What Are the Steps When Doing a Food Recall?
When a business must issue a food recall, a proper recall plan must be already in place to minimize its effects. This will allow the company to mitigate more significant problems by reducing the time necessary to act. Whether the recall is self-initiated or by FDA mandate, it’s critical to have a guidebook for any potential scenario. Below, we outline ten critical steps to consider when doing a food recall.
Identification and Scope
Step 1: Gather details of the suspected tainted product.
Once a potential product issue has been identified, food safety professionals must gather details regarding the suspected tainted product. This includes the product name, shipment size, production dates in question, lot number, packaging, and relevant pictures.
Without a robust food safety optimization platform, this process is entirely manual and will vary depending on the initial scope.
Step 2: Determine the impact.
Once the pertinent details have been gathered, the Recall Manager or Recall Team must determine the severity of the issue. This includes determining whether the problem is a Class I, II, III, or quality withdrawal.
Step 3: Identify the scope.
The recall or food safety team must then determine the true scope of the recall event. This includes the impacted locations, suppliers, potential customers, and warehouses or storage facilities.

_ _ _ _ _ _ _

### [Using the information]
1. Rewrite the stretch of the food recall text from "Identification and Scope" through "and relevant pictures.", replacing "tainted" with "contaminated".
2. Carry on the text about food recall steps from the point at which it stops.

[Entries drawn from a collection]
_ _ _ _ _ _ _

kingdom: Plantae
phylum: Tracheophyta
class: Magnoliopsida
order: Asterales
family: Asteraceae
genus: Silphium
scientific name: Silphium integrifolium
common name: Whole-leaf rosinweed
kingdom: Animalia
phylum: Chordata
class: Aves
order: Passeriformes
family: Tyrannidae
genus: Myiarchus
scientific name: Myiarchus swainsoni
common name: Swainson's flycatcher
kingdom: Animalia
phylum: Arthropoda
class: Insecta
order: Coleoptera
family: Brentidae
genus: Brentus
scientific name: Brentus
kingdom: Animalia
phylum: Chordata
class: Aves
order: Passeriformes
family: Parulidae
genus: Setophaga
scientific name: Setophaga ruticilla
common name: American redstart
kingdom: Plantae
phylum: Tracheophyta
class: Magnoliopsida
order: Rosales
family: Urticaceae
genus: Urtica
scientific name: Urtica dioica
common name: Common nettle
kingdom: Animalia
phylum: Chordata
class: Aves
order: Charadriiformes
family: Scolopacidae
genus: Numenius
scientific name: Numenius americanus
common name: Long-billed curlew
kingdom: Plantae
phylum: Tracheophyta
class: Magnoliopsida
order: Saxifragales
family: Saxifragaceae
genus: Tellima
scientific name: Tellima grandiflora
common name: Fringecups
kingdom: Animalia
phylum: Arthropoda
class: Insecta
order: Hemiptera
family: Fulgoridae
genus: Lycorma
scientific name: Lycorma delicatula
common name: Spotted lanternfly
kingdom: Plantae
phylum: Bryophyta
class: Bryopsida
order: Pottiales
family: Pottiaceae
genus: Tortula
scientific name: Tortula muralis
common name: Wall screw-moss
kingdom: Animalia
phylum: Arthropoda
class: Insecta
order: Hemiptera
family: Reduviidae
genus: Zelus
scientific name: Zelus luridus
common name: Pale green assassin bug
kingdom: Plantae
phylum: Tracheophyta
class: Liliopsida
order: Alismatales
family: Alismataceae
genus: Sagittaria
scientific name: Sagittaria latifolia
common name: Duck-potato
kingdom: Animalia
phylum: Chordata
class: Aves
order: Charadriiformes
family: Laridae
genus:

_ _ _ _ _ _ _

### [Task-by-task results]
1.
Identification and Scope
Step 1: Gather details of the suspected contaminated product.
Once a potential product issue has been identified, food safety professionals must gather details regarding the suspected contaminated product. This includes the product name, shipment size, production dates in question, lot number, packaging, and relevant pictures.

2.
Scope identification can take hours, perhaps days, depending on the depth and breadth. Without the right technology, a business can improperly scope the recall. This, in turn, increases waste and costs or misses potentially tainted products. Software tools like FoodLogiQ’s Track + Trace can identify the scope of a recall within minutes.
Communication and Response
Step 4: Determine the appropriate response.
Once the scope has been established, a regulatory agency or supplier primarily drives the next course of action. Their role falls into one of five actions: remove the product from circulation, destroy it if necessary, hold and wait for further information, return to the supplier, or replenish with a modified product.
Step 5: Communicate and coordinate with stakeholders.
Communication is perhaps one of the more critical steps in the process, as it can dictate the success of the recall event. In this step, impacted constituents within the supply chain must be notified. These include but are not limited to individual locations, customers, suppliers, legal, regulatory agencies, PR, and senior leadership.
Utilizing pre-written templates allows for automated communication, follow-up, and escalation, if necessary, to all impacted stakeholders. Depending on the scope, consistent communication can require a full-time software resource for the duration of the recall.
Step 6: Verify the product defect.
Depending on the decided response and communication, businesses must verify the product defect. This might include a product having the wrong packaging, undeclared allergens, or any biological, chemical, or physical hazards. This is done to more accurately determine the full extent of the issue.
Documentation, Reporting, and Close Out
Step 7: Gather and analyze recall data for reporting.
Reporting is essential for better understanding the event and mitigating risk. It’s critical to know the following details: quantity in the supply chain, quantity found, quantity pulled, destroyed, or held, time and personnel responsible for pulling and destroying, and replenishment needed.
It's important for the data and analysis to be collected consistently regardless of recall size and duration. Tools like FoodLogiQ’s Recall + Response module provide real-time data and analysis via a live dashboard.
Step 8: Monitor the effectiveness of the recall.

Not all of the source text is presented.